As a teacher and practitioner of mindfulness meditation I was glad to have some healthy suggestions of how to work with this crazy mind. I don’t think I am as crazy as entertainer Ruby Wax but she did write a sincere and funny book on mindfulness called “Sane New World – taming the mind”. Mindfulness based interventions such as Mindfulness-Based Stress Reduction (MBSR) or Mindfulness Based Cognitive Therapy (MBCT) give clear instructions in a 8 week course how to tame our mind. This “taming” is not so easy. Even after 10 years of practice I am still impressed how fast my mind can turn a peaceful state into a rage by the stories it keeps feeding itself. The great thing about mindfulness is that I don’t have to “do” anything. The challenge is simply to watch these stories and not energize them or suppress them. In some sense it’s about seeing the horror movie Nightmare on Elm Street for the 27th time. After a while you start to see some patterns and you know when Freddy is going to frighten you. Seeing it 27 times you might also realise this is not “real”, just re-runs. One research paper I heard of found out that everyday we only have 1 or 2 original thoughts. These are thoughts that we have not thought before. The rest, the researchers claim, are just re-runs.

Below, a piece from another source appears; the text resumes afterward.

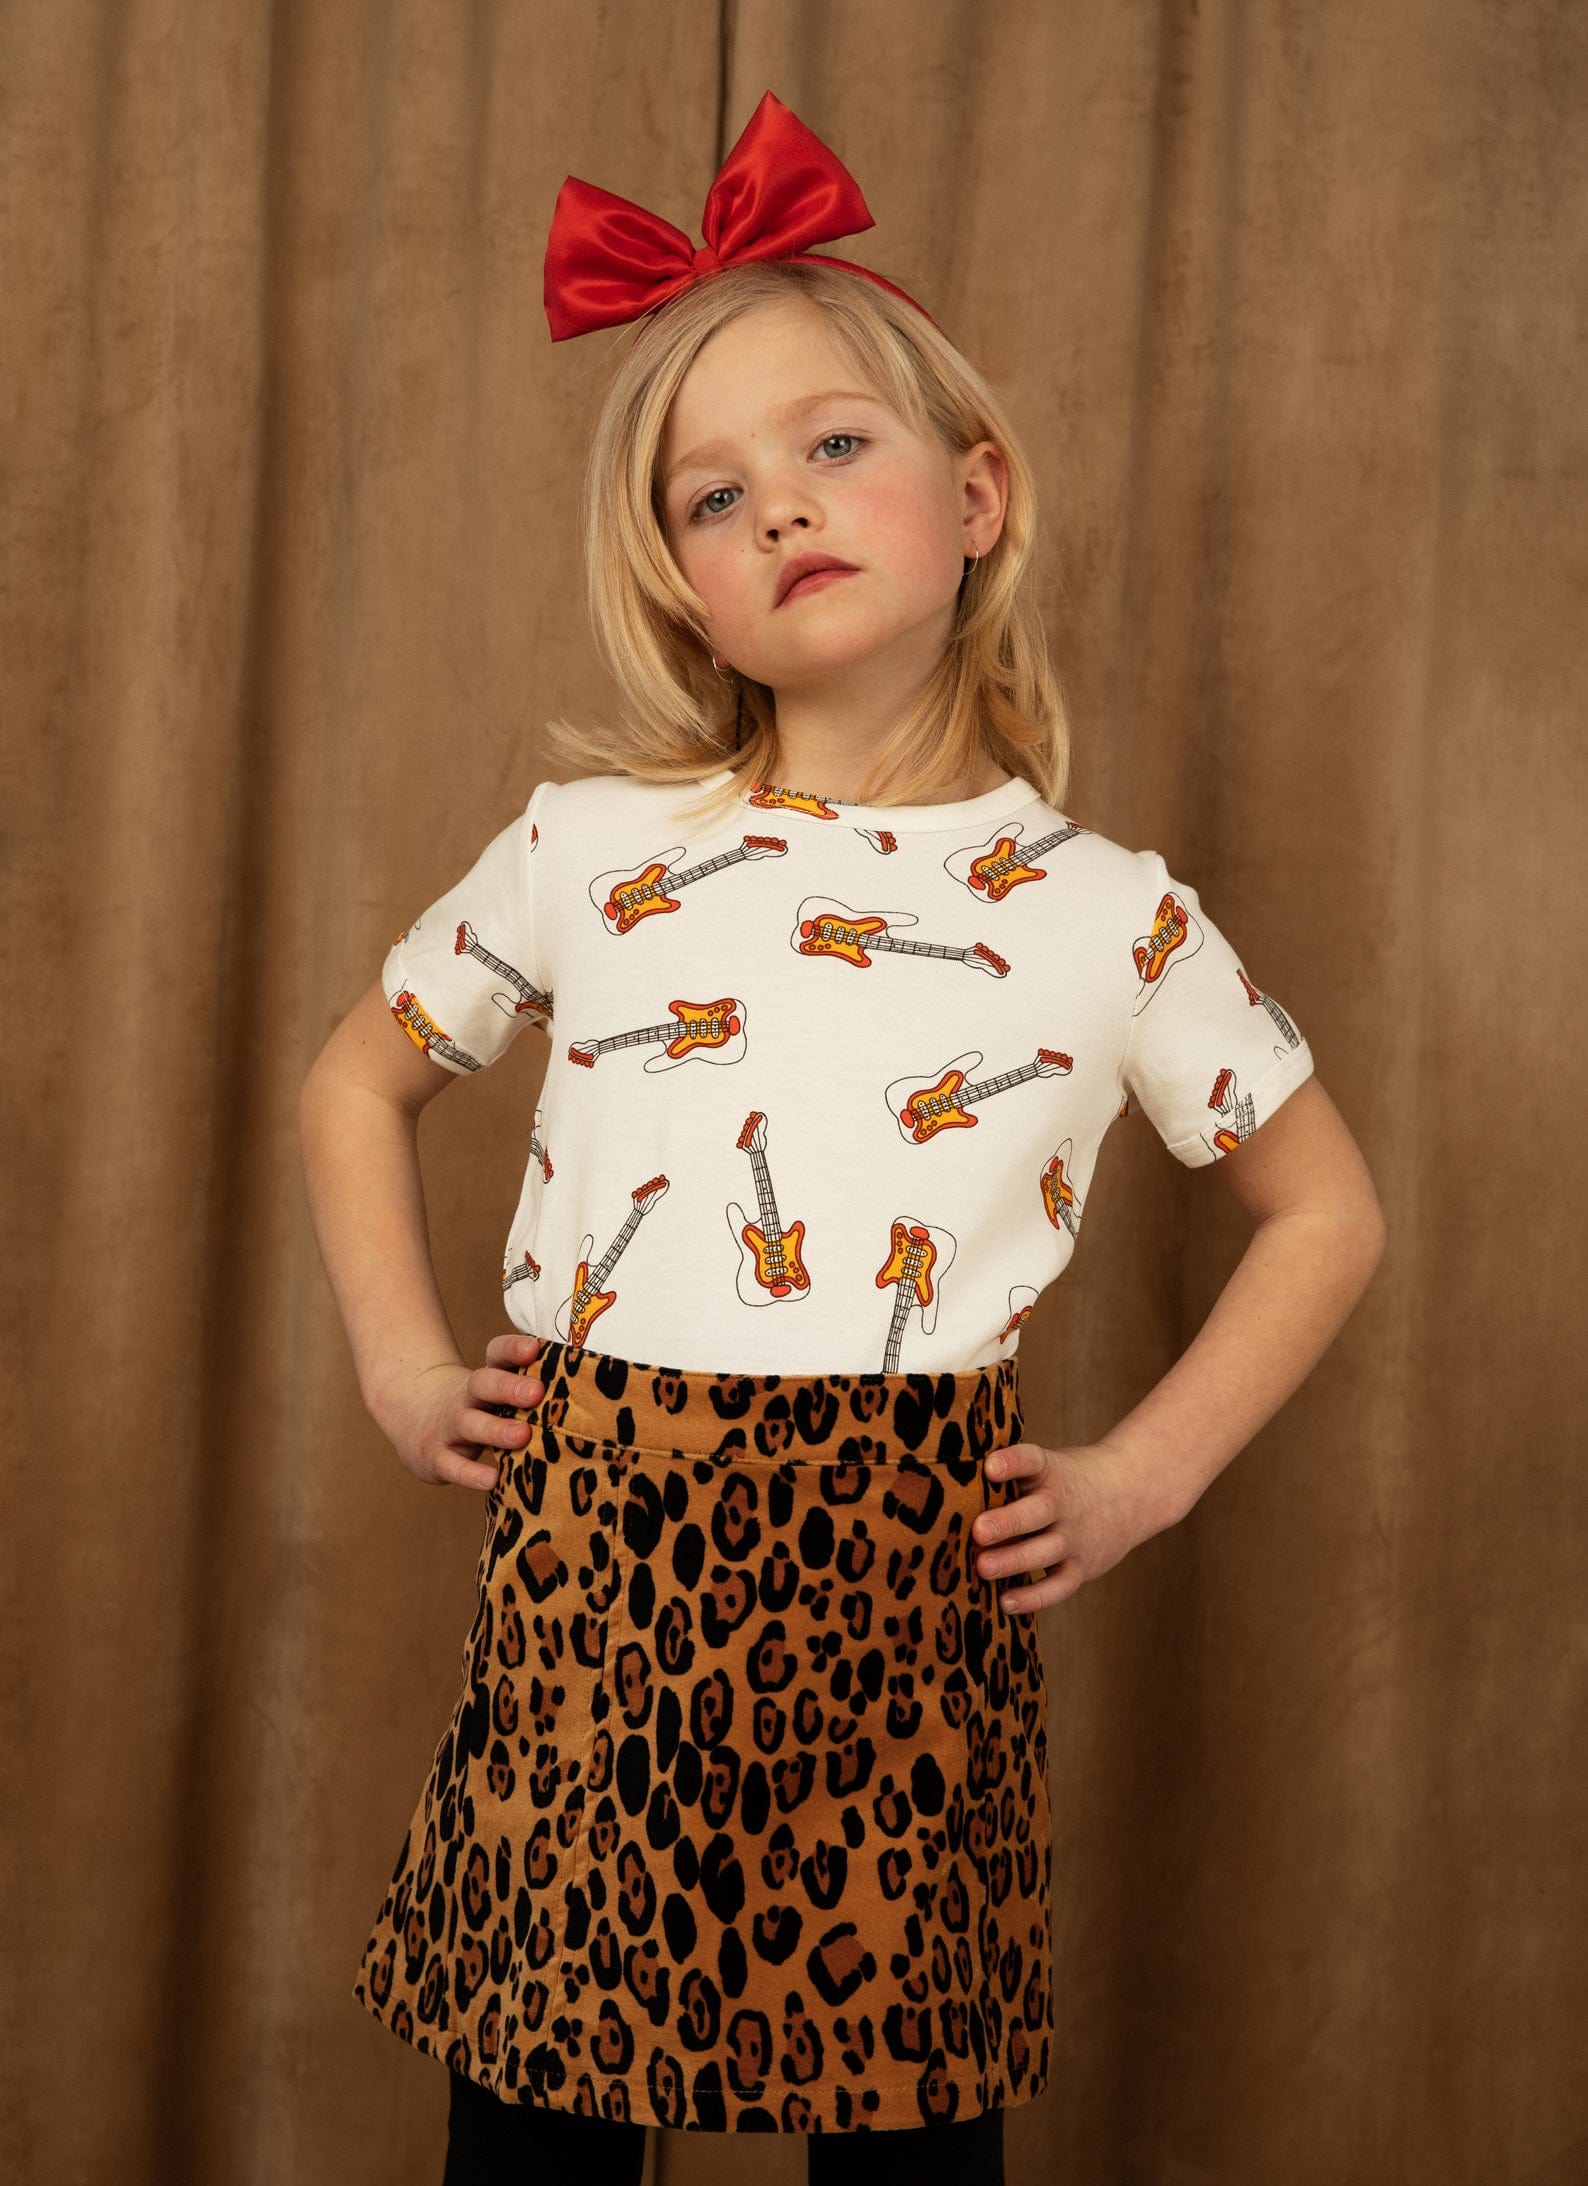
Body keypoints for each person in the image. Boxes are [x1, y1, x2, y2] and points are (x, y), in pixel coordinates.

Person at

Jon Kabat-Zinn is the founder of MBSR and he included a meditation called “mountain meditation”. This practice is not so much a visualisation but more a remembering. In the practice we remember that in essence we share characteristics with a mountain. For instance; in Winter and Summer the landscape of the mountain appears different in each season, but inside the mountain is still the same. It does not get angry for the cold snow and it does not rejoice for the hot sun. As practitioners we can also can learn to be ourselves regardless of our outer circumstances. We can rest in ourselves so to speak. Not to be indifferent but to be deeply grounded and rooted in ourselves.  With an old buddhist term this is called “equanimity”. Kabat-Zinn also writes about a second characteristic we share with mountains. Anyone who has been in a mountain-area, especially if you get higher up, will experience a sense of stillness. You might hear the wind or distant sounds of goats but underneath is this sense of stillness. We too, Kabat-Zinn argues, have this place inside ourselves where we feel still, peaceful and silent. In this place the chatter of the mind only feels like a far echo from the valley. To me the Himalayas in Nepal remind me of that. To be still in a world of sounds.